Como parte del protocolo de apertura, el presidente participará en una cena de trabajo a realizarse en Evian, espacios donde los líderes presentes podrán establecer el tono de las negociaciones y realizar primeros contactos formales.
La cumbre integra no solo a los miembros del G7 histórico, sino que también convoca a otras naciones seleccionadas estratégicamente. Entre los asistentes figuran Egipto, Brasil, Kenia, Corea del Sur, Ucrania, Qatar y los Emiratos Árabes Unidos. De manera notable, Sudáfrica quedó fuera de la convocatoria debido a las objeciones presentadas por Washington.
La selección de participantes responde a objetivos de política exterior estadounidense y a la búsqueda de ampliar espacios de diálogo entre potencias y actores regionales relevantes. La presencia de Ucrania, en particular, subraya la importancia que mantiene el conflicto europeo en la agenda internacional. La exclusión de Sudáfrica, por su parte, ejemplifica cómo las decisiones de grandes potencias moldean la arquitectura diplomática multilateral.

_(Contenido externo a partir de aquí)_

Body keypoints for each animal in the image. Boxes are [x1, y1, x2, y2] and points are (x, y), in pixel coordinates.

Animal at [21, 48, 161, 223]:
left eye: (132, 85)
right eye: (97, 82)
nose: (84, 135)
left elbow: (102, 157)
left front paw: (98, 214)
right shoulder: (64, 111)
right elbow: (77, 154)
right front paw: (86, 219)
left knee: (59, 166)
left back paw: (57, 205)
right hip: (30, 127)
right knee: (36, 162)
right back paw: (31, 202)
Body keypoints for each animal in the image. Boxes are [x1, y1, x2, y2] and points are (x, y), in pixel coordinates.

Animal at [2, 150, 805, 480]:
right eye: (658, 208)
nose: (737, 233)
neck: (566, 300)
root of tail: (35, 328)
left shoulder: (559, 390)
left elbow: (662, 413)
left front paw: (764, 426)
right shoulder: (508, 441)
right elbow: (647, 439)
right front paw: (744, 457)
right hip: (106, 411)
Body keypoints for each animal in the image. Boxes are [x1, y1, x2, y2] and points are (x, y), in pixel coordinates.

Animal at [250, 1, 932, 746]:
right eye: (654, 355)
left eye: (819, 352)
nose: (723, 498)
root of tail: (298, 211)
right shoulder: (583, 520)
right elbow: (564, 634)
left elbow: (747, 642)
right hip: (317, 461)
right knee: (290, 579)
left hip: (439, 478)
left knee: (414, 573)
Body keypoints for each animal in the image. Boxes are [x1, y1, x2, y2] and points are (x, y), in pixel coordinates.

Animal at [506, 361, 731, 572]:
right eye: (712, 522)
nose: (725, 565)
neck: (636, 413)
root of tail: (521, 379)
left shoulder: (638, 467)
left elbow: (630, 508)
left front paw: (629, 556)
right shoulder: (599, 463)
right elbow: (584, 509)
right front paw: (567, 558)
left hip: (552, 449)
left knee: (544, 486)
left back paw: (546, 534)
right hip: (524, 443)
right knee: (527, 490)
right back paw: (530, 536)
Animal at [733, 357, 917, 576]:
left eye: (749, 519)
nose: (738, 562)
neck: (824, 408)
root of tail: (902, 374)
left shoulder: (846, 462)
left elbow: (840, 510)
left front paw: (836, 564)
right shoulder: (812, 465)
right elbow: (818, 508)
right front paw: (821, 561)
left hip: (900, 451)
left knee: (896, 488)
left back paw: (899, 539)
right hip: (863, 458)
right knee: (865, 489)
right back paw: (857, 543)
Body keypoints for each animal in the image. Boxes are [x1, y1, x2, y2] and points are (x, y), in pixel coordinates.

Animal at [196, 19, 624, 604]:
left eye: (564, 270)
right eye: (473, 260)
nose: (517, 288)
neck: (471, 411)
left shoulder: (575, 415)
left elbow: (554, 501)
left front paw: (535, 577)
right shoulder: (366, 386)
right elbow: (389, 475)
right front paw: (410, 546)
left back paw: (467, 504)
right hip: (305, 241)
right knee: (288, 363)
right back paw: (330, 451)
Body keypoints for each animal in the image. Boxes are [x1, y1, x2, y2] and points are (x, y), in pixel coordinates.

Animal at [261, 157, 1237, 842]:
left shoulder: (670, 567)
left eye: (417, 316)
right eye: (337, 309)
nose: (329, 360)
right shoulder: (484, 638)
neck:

El acuerdo con Irán que antecede esta cumbre será un tema transversal en las conversaciones, afectando debates sobre seguridad regional, sanciones internacionales y el orden geopolítico global.
Durante la cena de Evian, Trump y los demás líderes establecerán las bases para deliberaciones más profundas sobre asuntos de interés común en economía, seguridad y cooperación internacional.